TEXT BLOCK START

Changing the Logic: Libraries

I have observed a low correlation between people campaigning to save libraries and their likelihood of using them. Halfway through their vehement insistence on the preservation of the concept I ask when they last went to the library. This is not the point apparently. The library is a fine institution, enhancer of moral fabric etc – not a place you actually GO to in your ever more squeezed free time.

This, plus some research and strategy work I did on non-users of libraries a few years ago, set me thinking about the retail sector. Roughly speaking, it has gone from being based on trades (the butcher, the baker…), to categories (good shops, clothes shops) and now to customer segments (habitat, apple, virgin records). So as bookshops seem to have peaked and now be closing stores, maybe it’s time for libraries to loosen the reins on Owning The Book Sector and get closer to the customer.

There is a tremendous amount of wisdom in the heads and hearts of librarians and library staff. They recognise customers and customer types, they can predict and recommend the right books for individuals. They are constantly assessing lifestyle and adapting the book offer to fit. Harnessing all that wisdom could provide the library service with a powerful tool for capsule libraries embedded in the places people like to go. Of course some of that happens already, but on an ad hoc basis. How much better that there is an easy way for eg mums and toddlers to have a capsule of children’s books, parenting craft and some well selected distraction literature? Or teenage fiction in Top Shop. This is just the start, there are many ways this could work for particular groups – ESOL and other language books for those waiting in the queue at the benefit office, healthy lifestyle and autobiographies in the hospital waiting room.

This would require some technological shift. We expect to be able to buy or rent a video – it could be the same for books. These days I use audiobooks a lot so I can listen on my i-pod and make better use of journeys, waiting in queues and other scraps of downtime. I’d like to flick through one or two of say 100 books that “people like me” read  (I haven’t got time for a whole library!) then with a swipe of my “bookster” card either download it onto my ipod or borrow or rent it. And why not?

TEXT BLOCK END
MATERIAL SUPPLIED START

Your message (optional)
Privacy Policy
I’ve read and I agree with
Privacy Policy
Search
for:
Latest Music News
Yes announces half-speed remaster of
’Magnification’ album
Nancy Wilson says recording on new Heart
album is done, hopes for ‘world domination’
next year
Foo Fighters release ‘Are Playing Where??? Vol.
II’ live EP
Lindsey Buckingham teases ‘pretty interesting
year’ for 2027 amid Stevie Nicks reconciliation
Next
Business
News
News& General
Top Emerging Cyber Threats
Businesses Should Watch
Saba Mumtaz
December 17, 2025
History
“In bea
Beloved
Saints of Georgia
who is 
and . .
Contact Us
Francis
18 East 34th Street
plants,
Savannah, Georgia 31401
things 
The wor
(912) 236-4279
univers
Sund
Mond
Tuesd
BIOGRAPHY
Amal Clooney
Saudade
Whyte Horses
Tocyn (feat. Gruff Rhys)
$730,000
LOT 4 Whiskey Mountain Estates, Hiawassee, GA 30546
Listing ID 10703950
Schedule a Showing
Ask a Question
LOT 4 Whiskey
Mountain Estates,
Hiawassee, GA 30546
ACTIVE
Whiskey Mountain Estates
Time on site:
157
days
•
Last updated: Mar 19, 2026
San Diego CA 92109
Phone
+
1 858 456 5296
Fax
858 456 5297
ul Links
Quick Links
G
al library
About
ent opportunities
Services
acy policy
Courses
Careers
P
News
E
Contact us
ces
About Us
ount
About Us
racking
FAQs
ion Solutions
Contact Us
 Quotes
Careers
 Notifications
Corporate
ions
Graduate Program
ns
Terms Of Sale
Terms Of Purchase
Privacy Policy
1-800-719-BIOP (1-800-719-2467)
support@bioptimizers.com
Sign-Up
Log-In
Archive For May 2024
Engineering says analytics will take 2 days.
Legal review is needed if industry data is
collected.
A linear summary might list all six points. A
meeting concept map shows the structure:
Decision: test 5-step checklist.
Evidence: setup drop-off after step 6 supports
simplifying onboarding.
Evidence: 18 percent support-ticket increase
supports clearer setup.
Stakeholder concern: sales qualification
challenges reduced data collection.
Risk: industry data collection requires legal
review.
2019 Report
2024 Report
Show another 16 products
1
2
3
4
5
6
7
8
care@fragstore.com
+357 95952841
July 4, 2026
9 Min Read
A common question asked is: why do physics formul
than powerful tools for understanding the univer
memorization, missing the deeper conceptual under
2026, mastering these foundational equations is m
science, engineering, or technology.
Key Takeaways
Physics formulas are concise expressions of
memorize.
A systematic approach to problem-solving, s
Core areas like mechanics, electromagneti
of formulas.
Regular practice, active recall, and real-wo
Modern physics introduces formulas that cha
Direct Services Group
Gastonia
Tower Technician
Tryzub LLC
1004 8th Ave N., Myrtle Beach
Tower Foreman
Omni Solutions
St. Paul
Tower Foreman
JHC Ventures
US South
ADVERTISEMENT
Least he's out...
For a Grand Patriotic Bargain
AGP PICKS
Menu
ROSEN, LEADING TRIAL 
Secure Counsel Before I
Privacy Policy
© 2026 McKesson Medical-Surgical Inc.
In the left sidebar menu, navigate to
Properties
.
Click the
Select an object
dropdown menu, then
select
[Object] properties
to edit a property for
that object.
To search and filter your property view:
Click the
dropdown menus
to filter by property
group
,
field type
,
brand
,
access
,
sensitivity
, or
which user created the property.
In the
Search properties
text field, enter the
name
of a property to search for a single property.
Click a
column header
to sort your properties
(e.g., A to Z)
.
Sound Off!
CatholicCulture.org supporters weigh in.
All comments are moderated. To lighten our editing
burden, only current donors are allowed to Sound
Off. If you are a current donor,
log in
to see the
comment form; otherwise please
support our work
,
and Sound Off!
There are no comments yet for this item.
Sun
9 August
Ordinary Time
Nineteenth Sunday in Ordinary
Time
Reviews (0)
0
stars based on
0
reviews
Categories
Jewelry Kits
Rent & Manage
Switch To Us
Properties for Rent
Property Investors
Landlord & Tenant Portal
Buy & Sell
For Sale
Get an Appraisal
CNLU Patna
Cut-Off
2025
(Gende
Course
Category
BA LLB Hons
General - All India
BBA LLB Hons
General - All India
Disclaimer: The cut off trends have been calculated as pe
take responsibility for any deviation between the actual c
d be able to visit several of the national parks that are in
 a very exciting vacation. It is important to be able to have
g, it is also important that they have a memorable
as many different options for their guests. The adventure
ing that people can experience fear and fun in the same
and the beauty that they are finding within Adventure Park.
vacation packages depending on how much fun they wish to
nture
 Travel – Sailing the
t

MATERIAL SUPPLIED END

§ **TASK STATEMENT**:
Reproduce the libraries text above in full, with every word and punctuation mark unchanged.

§ **TASK RESPONSE**:
Changing the Logic: Libraries

I have observed a low correlation between people campaigning to save libraries and their likelihood of using them. Halfway through their vehement insistence on the preservation of the concept I ask when they last went to the library. This is not the point apparently. The library is a fine institution, enhancer of moral fabric etc – not a place you actually GO to in your ever more squeezed free time.

This, plus some research and strategy work I did on non-users of libraries a few years ago, set me thinking about the retail sector. Roughly speaking, it has gone from being based on trades (the butcher, the baker…), to categories (good shops, clothes shops) and now to customer segments (habitat, apple, virgin records). So as bookshops seem to have peaked and now be closing stores, maybe it’s time for libraries to loosen the reins on Owning The Book Sector and get closer to the customer.

There is a tremendous amount of wisdom in the heads and hearts of librarians and library staff. They recognise customers and customer types, they can predict and recommend the right books for individuals. They are constantly assessing lifestyle and adapting the book offer to fit. Harnessing all that wisdom could provide the library service with a powerful tool for capsule libraries embedded in the places people like to go. Of course some of that happens already, but on an ad hoc basis. How much better that there is an easy way for eg mums and toddlers to have a capsule of children’s books, parenting craft and some well selected distraction literature? Or teenage fiction in Top Shop. This is just the start, there are many ways this could work for particular groups – ESOL and other language books for those waiting in the queue at the benefit office, healthy lifestyle and autobiographies in the hospital waiting room.

This would require some technological shift. We expect to be able to buy or rent a video – it could be the same for books. These days I use audiobooks a lot so I can listen on my i-pod and make better use of journeys, waiting in queues and other scraps of downtime. I’d like to flick through one or two of say 100 books that “people like me” read  (I haven’t got time for a whole library!) then with a swipe of my “bookster” card either download it onto my ipod or borrow or rent it. And why not?